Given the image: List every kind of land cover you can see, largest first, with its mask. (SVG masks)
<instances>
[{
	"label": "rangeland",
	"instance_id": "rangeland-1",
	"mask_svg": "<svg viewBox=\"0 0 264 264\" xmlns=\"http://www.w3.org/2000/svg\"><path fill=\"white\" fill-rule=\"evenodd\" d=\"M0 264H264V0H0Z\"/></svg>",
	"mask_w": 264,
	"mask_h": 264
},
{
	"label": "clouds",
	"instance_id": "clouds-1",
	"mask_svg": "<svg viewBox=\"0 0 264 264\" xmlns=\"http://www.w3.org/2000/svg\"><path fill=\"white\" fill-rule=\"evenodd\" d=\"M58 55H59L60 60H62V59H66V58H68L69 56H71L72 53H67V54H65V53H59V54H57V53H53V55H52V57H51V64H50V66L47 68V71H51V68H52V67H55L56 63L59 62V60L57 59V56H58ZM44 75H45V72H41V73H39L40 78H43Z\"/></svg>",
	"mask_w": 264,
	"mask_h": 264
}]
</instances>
■ ■ ■ ■ ■
• **Task statement**
Rewrite the rows above, replacing "land cover" with "terrain type" and leaving everything else unchanged.

• **Answer to this problem**
Given the image: List every kind of terrain type you can see, largest first, with its mask. (SVG masks)
<instances>
[{
	"label": "rangeland",
	"instance_id": "rangeland-1",
	"mask_svg": "<svg viewBox=\"0 0 264 264\" xmlns=\"http://www.w3.org/2000/svg\"><path fill=\"white\" fill-rule=\"evenodd\" d=\"M0 264H264V0H0Z\"/></svg>",
	"mask_w": 264,
	"mask_h": 264
},
{
	"label": "clouds",
	"instance_id": "clouds-1",
	"mask_svg": "<svg viewBox=\"0 0 264 264\" xmlns=\"http://www.w3.org/2000/svg\"><path fill=\"white\" fill-rule=\"evenodd\" d=\"M58 55H59L60 60H62V59H66V58H68L69 56H71L72 53H67V54H65V53H59V54H57V53H53V55H52V57H51V64H50V66L47 68V71H51V68H52V67H55L56 63L59 62V60L57 59V56H58ZM44 75H45V72H41V73H39L40 78H43Z\"/></svg>",
	"mask_w": 264,
	"mask_h": 264
}]
</instances>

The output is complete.